Copy the lines below as they are; omit the images they contain.

(Records contained in a dataset)
BEGIN

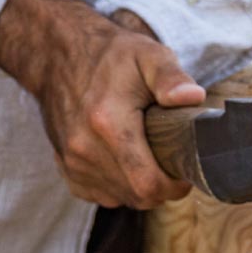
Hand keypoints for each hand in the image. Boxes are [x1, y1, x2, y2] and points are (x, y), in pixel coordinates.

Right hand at [0, 0, 204, 208]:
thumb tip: (193, 97)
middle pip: (137, 196)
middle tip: (172, 163)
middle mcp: (85, 149)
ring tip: (148, 157)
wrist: (58, 56)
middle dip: (161, 187)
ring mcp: (72, 162)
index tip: (186, 170)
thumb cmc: (110, 56)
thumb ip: (171, 77)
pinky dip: (118, 186)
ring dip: (140, 186)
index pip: (148, 183)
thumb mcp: (148, 55)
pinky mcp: (66, 168)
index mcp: (108, 124)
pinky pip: (100, 195)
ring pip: (120, 198)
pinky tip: (125, 161)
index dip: (174, 186)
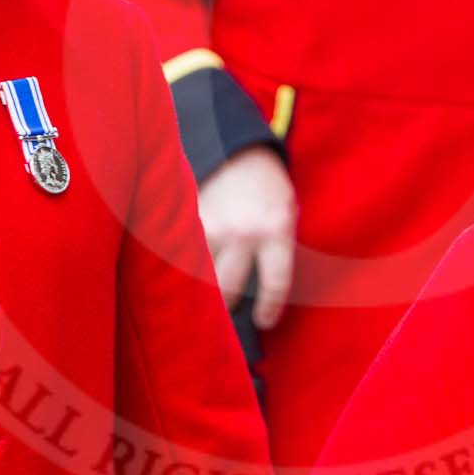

END

EXERCISE ANSWER:
Hand keypoints for each hand in the image. Boxes are [x1, y1, x2, y2] and points are (x, y), in pixel coordinates.

Right hand at [0, 0, 204, 208]:
thumb tip: (193, 97)
middle pip: (137, 196)
middle tip: (172, 163)
middle mcp: (85, 149)
ring tip: (148, 157)
wrist: (58, 56)
middle dip: (161, 187)
ring mcp: (72, 162)
index tip: (186, 170)
thumb cmc: (110, 56)
thumb ip: (171, 77)
pinky dip: (118, 186)
ring dip: (140, 186)
index pip: (148, 183)
thumb mcp: (148, 55)
pinky mcp: (66, 168)
index mcp: (108, 124)
pinky pip: (100, 195)
ring pip: (120, 198)
pinky tip: (125, 161)
index dip: (174, 186)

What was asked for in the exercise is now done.